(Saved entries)
# # # # # # #

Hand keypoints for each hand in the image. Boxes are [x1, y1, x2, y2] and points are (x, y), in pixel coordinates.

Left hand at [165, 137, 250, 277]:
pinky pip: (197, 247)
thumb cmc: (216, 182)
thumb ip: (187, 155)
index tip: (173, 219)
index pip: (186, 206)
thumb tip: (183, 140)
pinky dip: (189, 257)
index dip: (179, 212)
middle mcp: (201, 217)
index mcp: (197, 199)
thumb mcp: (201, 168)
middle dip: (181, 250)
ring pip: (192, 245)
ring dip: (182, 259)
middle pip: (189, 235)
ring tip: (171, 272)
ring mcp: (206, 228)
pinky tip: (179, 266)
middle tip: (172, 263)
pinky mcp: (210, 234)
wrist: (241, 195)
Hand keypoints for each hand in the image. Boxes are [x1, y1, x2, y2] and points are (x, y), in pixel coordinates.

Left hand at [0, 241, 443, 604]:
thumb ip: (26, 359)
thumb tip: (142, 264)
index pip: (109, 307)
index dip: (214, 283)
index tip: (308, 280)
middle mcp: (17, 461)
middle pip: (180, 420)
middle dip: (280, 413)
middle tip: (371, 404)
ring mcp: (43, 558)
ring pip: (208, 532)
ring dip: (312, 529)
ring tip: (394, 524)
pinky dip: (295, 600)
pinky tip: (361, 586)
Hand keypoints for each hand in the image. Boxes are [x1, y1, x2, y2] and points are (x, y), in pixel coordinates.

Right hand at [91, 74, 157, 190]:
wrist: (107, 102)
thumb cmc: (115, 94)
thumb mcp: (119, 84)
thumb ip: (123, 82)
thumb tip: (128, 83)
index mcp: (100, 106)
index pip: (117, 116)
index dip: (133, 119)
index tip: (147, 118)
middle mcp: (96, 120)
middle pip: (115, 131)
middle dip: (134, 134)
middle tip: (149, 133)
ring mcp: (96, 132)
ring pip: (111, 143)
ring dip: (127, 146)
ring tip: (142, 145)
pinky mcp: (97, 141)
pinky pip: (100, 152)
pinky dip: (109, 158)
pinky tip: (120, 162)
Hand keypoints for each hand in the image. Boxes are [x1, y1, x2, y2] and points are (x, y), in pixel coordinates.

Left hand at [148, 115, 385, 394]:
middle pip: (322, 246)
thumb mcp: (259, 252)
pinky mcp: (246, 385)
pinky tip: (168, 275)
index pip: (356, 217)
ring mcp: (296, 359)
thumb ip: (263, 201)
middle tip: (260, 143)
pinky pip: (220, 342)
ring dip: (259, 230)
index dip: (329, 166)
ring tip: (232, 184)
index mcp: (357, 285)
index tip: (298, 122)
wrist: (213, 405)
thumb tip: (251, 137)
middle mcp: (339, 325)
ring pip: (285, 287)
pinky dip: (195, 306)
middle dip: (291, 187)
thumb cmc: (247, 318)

# # # # # # #

ASSIGNED TASK: Write out the records above exactly, from the opening line to the line with "middle pip: (189, 235)", including both, with nothing added.

OUTPUT:
Hand keypoints for each hand in the image. Boxes are [x1, y1, x2, y2] and points are (x, y), in pixel coordinates.

Left hand at [165, 137, 250, 277]:
pinky pip: (197, 247)
thumb cmc: (216, 182)
thumb ip: (187, 155)
index tip: (173, 219)
index pip: (186, 206)
thumb tip: (183, 140)
pinky dip: (189, 257)
index dip: (179, 212)
middle mcp: (201, 217)
index mcp: (197, 199)
thumb mcp: (201, 168)
middle dip: (181, 250)
ring pip: (192, 245)
ring dip: (182, 259)
middle pip: (189, 235)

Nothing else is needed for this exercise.